I relate to your manner of dealing with anxiety. It's an interesting point - we are exposed to so much superfluous academia in the current day, simply out of the incredibly priveleged position of not having to technically hunt, gather, or protect to thrive. But we do still need to meet these urges, in subtler, less clear ways. Ways that won't satiate our original impulses even though they essentially achieve the same thing. I agree that being present with the emotion in its historical context really helps put it all in perspective.
For me the next step, and the most difficult step, is applying that buzzing need to contribute to my own health, and working on feeling satisfied by just that. There will be no applause or exchange to be won of doing 'the right thing', and you won't be able to sense the reward in any way until it is cultivated. This makes it so hard. But the easiest way for me to work off my anxiety is to move in space, and return my mind to a place of physicality, acceptance, and converting that energy into a form.

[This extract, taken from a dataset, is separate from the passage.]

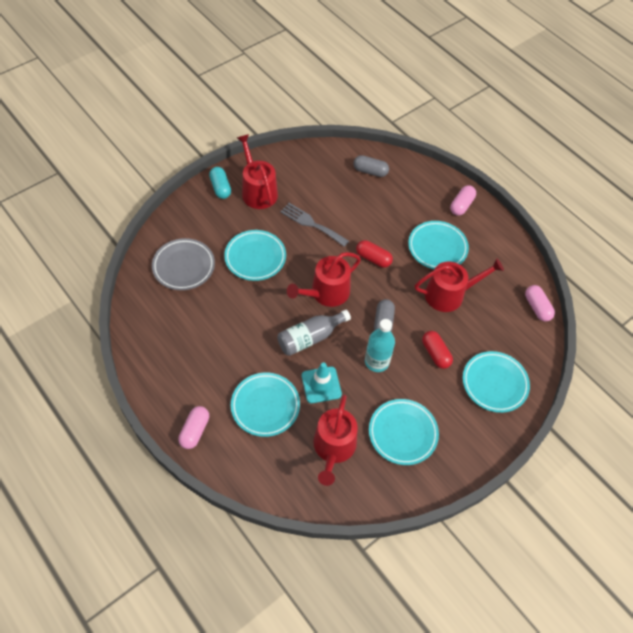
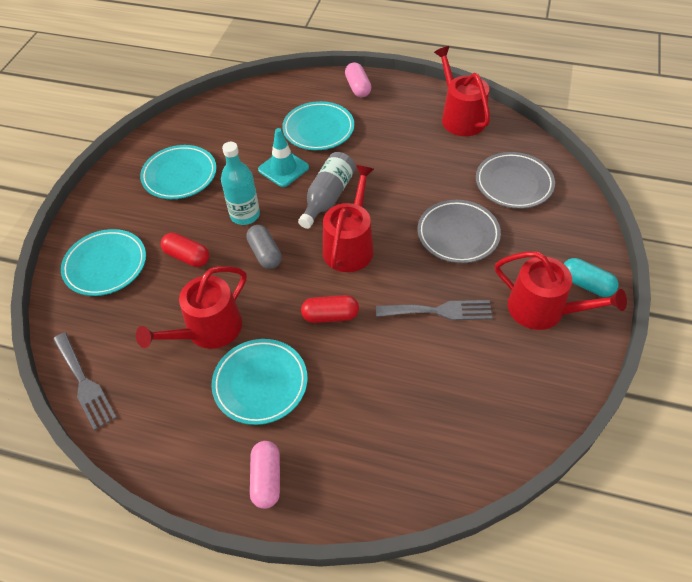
camera: 150 degrees right, 5 degrees down
turquoise plate [224,230,286,281] -> grey plate [417,200,501,263]
red watering can [313,395,358,486] -> red watering can moved to [434,46,490,136]
grey capsule [353,155,389,177] -> none
pink capsule [525,285,555,322] -> grey fork [53,332,117,431]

If I can run, great, but often just going out walking breaks it, at least minimally. Learning to truly accept loneliness has been a long battle.
Thank you. The 'bad person' part is something I have to juggle so much. I think it's important to acknowledge I've been a villain in some people's lives... to be present with that, and let myself be with the emotions that rise up, the anxiety of wanting to 'fix' it, when I can't, and be present with how much more complicated than being a hero or a villain it always is. There's being a villain - which is a bad person with a purpose, and then there's being a scumbag - a bad person who has no purpose except vacant greed, and this idea is also immensely hard to come to terms with. In this heavily populated world it's hard to believe we are a good use of precious resources - and while feeling bad about that is a first step, stopping there, in aware inaction, is distressing, especially when you continue to act out of desperation, greed, impure places that you observe from a standpoint of horrified indecision.